You know you're getting towards the end of the project when it's time to start putting your dev notes into documentation. In my case, the documentation for the Farmer Frog site has to cover a wide variety of topics for several different audiences. My initial thought was "hey, I'll just store this stuff in a docs folder and call it good". That lasted for about three days until I realized that most developers would like to have a way to search docs for information.

Sigh...

So since I have been building all of these rad web development skills (okay, stop laughing, I really am getting better at this), I decided to build a dedicated doc site so that I could have all of the docs in one place and provide a site-wide search. Having not developer that type of site, I immediately went on a bug hunt to look at what other people have done because I'm all about stand on the shoulders of giants when you can (I'm also all about amateurs plagiarize, professionals steal but that's a story for another day).

All that being said, I settled on a big button landing page based on the anticipated audience, a smaller button index page for the various groups of articles, and a two-pane layout for the articles.
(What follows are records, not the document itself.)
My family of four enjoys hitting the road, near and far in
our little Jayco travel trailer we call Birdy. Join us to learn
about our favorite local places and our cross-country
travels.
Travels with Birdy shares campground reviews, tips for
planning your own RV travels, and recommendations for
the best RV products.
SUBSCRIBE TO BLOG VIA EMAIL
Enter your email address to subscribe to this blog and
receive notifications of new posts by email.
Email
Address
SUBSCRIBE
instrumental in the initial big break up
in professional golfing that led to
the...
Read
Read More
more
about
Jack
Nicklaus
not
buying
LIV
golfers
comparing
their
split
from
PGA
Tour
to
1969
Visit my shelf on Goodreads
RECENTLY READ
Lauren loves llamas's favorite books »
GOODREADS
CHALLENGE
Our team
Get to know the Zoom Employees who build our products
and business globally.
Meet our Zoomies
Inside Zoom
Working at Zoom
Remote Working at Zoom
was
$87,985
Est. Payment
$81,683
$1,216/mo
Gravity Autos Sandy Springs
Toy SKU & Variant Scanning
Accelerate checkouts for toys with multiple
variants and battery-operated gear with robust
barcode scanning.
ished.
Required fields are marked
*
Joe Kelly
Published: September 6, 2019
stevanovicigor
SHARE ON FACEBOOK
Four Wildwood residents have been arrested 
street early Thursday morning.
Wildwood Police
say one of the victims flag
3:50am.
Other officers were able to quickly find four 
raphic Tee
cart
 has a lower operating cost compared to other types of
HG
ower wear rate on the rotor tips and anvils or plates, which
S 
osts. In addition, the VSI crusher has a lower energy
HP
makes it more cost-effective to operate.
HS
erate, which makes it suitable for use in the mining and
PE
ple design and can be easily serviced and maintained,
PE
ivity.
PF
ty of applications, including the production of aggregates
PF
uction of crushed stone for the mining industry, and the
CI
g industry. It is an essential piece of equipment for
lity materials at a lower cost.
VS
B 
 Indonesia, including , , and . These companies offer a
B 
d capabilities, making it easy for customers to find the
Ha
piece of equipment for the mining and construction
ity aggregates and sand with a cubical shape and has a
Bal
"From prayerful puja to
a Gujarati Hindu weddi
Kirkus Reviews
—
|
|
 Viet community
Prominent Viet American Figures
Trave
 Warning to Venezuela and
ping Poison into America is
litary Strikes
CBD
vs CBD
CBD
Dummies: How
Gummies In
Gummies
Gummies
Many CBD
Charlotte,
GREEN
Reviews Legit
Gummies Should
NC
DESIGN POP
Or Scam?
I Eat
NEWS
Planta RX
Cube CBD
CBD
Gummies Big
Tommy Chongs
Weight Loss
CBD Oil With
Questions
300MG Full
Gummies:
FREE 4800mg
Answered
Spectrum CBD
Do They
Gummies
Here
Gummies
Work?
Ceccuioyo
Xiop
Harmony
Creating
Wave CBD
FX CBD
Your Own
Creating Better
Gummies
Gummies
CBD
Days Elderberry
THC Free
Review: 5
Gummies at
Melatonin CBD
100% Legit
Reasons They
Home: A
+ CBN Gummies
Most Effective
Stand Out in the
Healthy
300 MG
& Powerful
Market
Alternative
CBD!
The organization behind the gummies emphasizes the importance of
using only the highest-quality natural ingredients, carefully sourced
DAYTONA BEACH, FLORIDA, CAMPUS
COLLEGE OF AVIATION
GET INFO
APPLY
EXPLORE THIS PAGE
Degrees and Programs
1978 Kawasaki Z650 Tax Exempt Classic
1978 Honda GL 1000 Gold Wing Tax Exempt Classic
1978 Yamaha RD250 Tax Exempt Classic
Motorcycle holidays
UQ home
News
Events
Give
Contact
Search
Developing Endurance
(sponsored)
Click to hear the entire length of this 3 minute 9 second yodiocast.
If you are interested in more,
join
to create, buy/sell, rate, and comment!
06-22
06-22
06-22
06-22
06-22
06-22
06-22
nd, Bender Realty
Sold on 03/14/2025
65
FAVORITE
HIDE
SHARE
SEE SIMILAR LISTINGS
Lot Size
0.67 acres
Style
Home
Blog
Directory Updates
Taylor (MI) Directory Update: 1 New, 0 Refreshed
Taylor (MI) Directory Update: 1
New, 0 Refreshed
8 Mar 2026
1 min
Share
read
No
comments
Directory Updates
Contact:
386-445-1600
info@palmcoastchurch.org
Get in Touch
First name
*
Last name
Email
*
I took inspiration from the Farmer Frog web site with regards to color theming although I chose to go to a much simpler thematic style and voilá, I was ready to start building the site. To be honest, it was much more straightforward than I anticipated and gave me an opportunity to have another deep dive into Eleventy. The ease of adding new filters and collections is still an amazing thing so props to the Eleventy devs for making what might otherwise be a major pain into a relatively minor pain.

After I've delivered the project and have sign off, I'll abstract the docs site as a template and throw it into Github for public consumption.